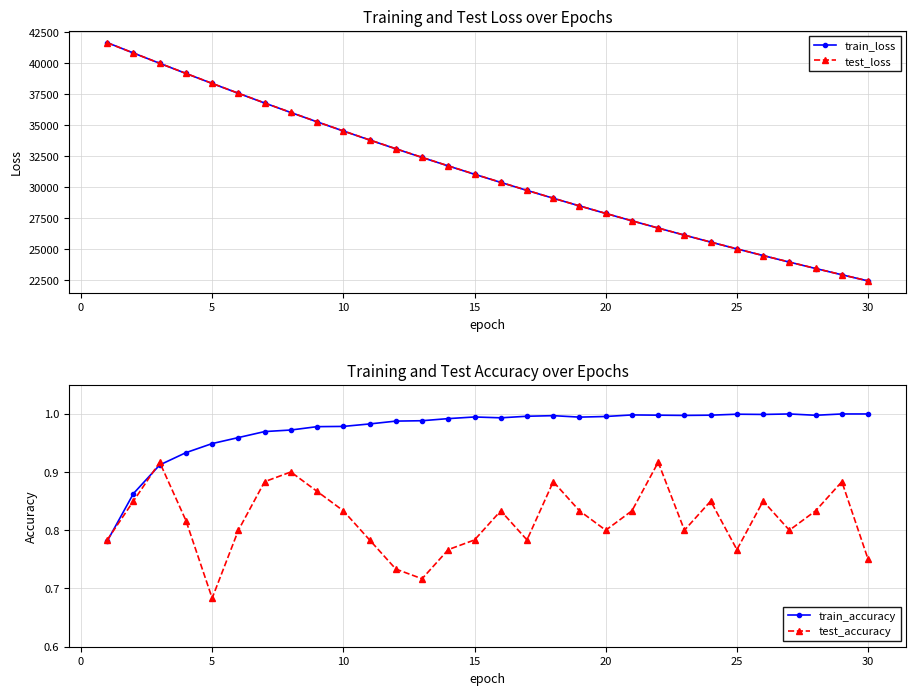

What are all the series names shown in the legend?

train_loss, test_loss, train_accuracy, test_accuracy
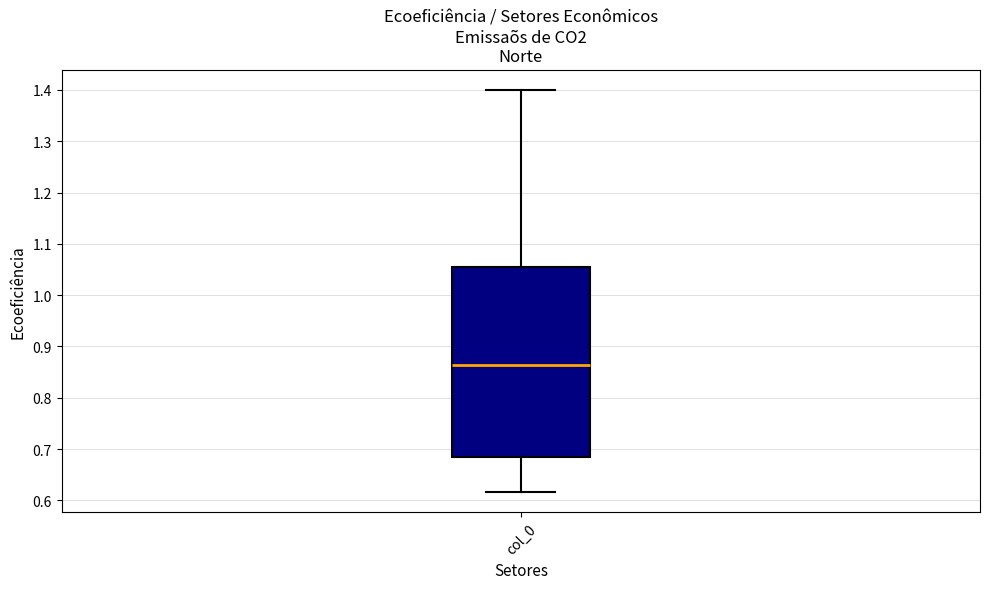

Read this box plot against the y-axis: the position of the median line, the range covered by the box, and the ends of both whiskers. The values are not printed on the chart, so give them approximately, as read against the axis.

median 0.86, box 0.68 to 1.05, whiskers 0.62 to 1.40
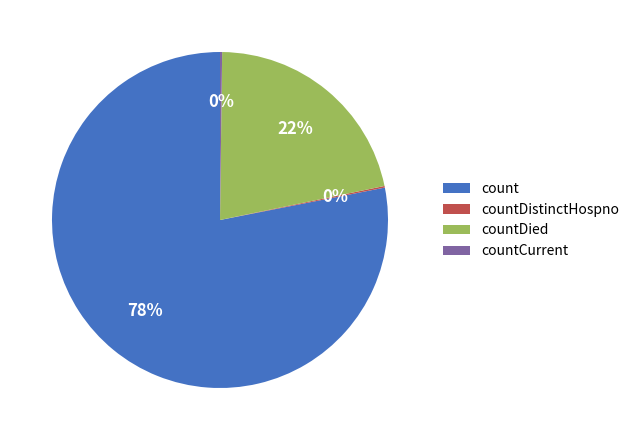

What is the largest slice in the pie chart?

count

************

• [Assigned task] Reproduce the lines above word for word, leaving out the pictures.

• [Exercise answer]
What are all the series names shown in the legend?

train_loss, test_loss, train_accuracy, test_accuracy

Read this box plot against the y-axis: the position of the median line, the range covered by the box, and the ends of both whiskers. The values are not printed on the chart, so give them approximately, as read against the axis.

median 0.86, box 0.68 to 1.05, whiskers 0.62 to 1.40

What is the largest slice in the pie chart?

count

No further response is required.